**Segment de texte:**

^^^^

123(1) Les définitions qui suivent s’appliquent à l’article 121, à la présente partie et aux annexes V à X.

 

[...]

 

« fourniture » Sous réserve des articles 133 et 134, livraison de biens ou prestation de services, notamment par vente, transfert, troc, échange, louage, licence, donation ou aliénation.

 

« fourniture taxable » Fourniture effectuée dans le cadre d’une activité commerciale.

 

165(1)  Sous réserve des autres dispositions de la présente partie, l’acquéreur d’une fourniture taxable effectuée au Canada est tenu de payer à Sa Majesté du chef du Canada une taxe calculée au taux de 7 % sur la valeur de la contrepartie de la fourniture.

221(1)  La personne qui effectue une fourniture taxable doit, à titre de mandataire de Sa Majesté du chef du Canada, percevoir la taxe payable par l’acquéreur en vertu de la section II.

^^^^

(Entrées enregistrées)
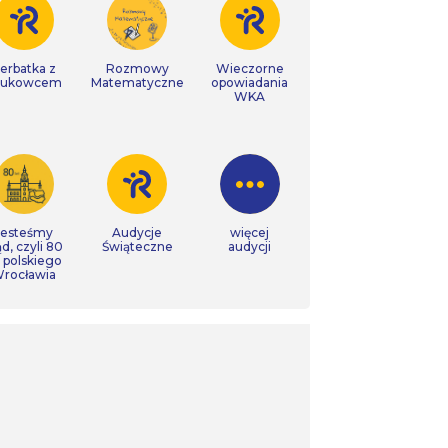
erbatka z
Rozmowy
Wieczorne
aukowcem
Matematyczne
opowiadania
WKA
Jesteśmy
Audycje
więcej
ąd, czyli 80
Świąteczne
audycji
t polskiego
rocławia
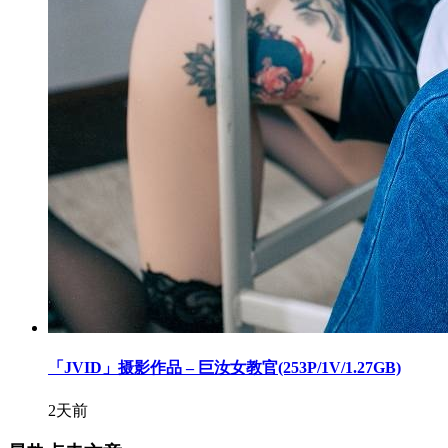
「JVID」摄影作品 – 巨汝女教官(253P/1V/1.27GB)
2天前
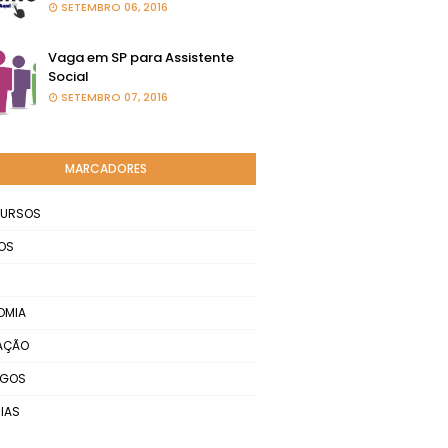
SETEMBRO 06, 2016
Vaga em SP para Assistente
Social
SETEMBRO 07, 2016
MARCADORES
URSOS
OS
OMIA
AÇÃO
EGOS
IAS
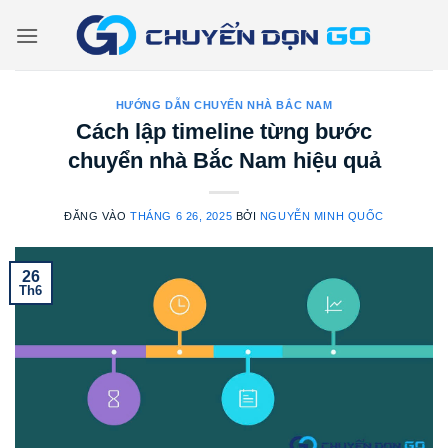
Bỏ
qua
nội
dung
HƯỚNG DẪN CHUYỂN NHÀ BẮC NAM
Cách lập timeline từng bước
chuyển nhà Bắc Nam hiệu quả
ĐĂNG VÀO
THÁNG 6 26, 2025
BỞI
NGUYỄN MINH QUỐC
26
Th6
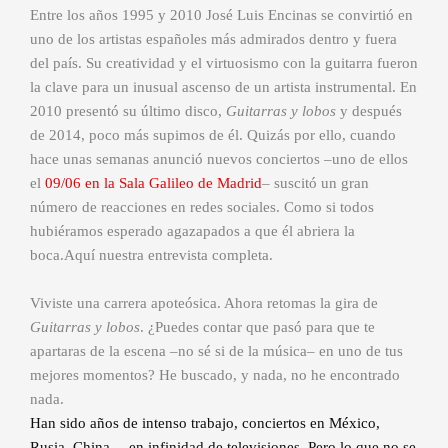
Entre los años 1995 y 2010 José Luis Encinas se convirtió en
uno de los artistas españoles más admirados dentro y fuera
del país. Su creatividad y el virtuosismo con la guitarra fueron
la clave para un inusual ascenso de un artista instrumental.
En
2010 presentó su último disco,
Guitarras y lobos
y después
de 2014, poco más supimos de él. Quizás por ello, cuando
hace unas semanas anunció nuevos conciertos –uno de ellos
el
09/06 en la Sala Galileo de Madrid
– suscitó un gran
número de reacciones en redes sociales. Como si todos
hubiéramos esperado agazapados a que él abriera la
boca.Aquí nuestra entrevista completa.
Viviste una carrera apoteósica. Ahora retomas la gira de
Guitarras y lobos
. ¿Puedes contar que pasó para que te
apartaras de la escena –no sé si de la música– en uno de tus
mejores momentos? He buscado, y nada, no he encontrado
nada.
Han sido años de intenso trabajo, conciertos en México,
Rusia, China… en infinidad de televisiones. Pero lo que no se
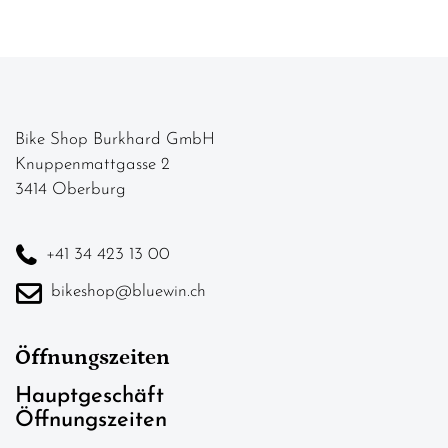
Bike Shop Burkhard GmbH
Knuppenmattgasse 2
3414 Oberburg
+41 34 423 13 00
bikeshop@bluewin.ch
Öffnungszeiten
Hauptgeschäft
Öffnungszeiten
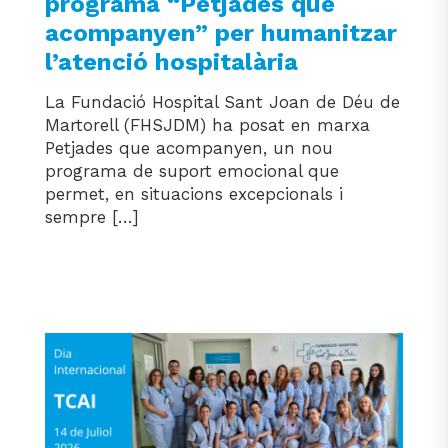
programa “Petjades que
acompanyen” per humanitzar
l’atenció hospitalària
La Fundació Hospital Sant Joan de Déu de
Martorell (FHSJDM) ha posat en marxa
Petjades que acompanyen, un nou
programa de suport emocional que
permet, en situacions excepcionals i
sempre […]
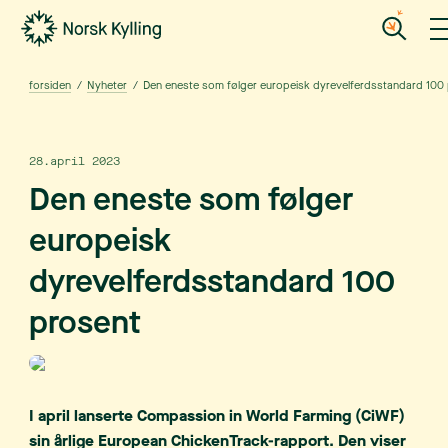
Gå til hovedinnholdet
Gå til menyen
forsiden
/
Nyheter
/
Den eneste som følger europeisk dyrevelferdsstandard 100
28.april 2023
Den eneste som følger
europeisk
dyrevelferdsstandard 100
prosent
I april lanserte Compassion in World Farming (CiWF)
sin årlige European ChickenTrack-rapport. Den viser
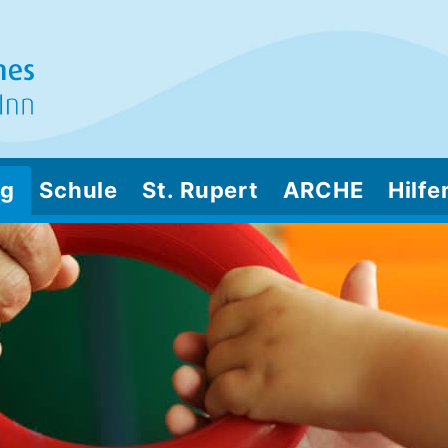
ng
Schule
St. Rupert
ARCHE
Hilfe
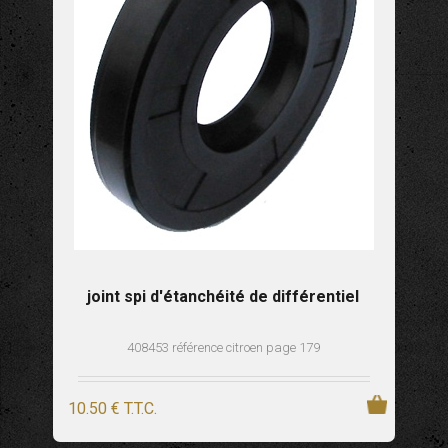
joint spi d'étanchéité de différentiel
408453 référence citroen page 179
10
.50
€
T.T.C.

^^^^

**Consignes de travail:** Réécrivez sous forme de liste le paragraphe du segment de texte qui commence par « 165(1) Sous réserve des autres dispositions », en gardant ses faits essentiels.

**Résultat de l'exercice:**
- Redevable : l'acquéreur d'une fourniture taxable effectuée au Canada.
- Bénéficiaire : Sa Majesté du chef du Canada.
- Taxe : 7 % de la valeur de la contrepartie de la fourniture.
- Portée : sous réserve des autres dispositions de la présente partie.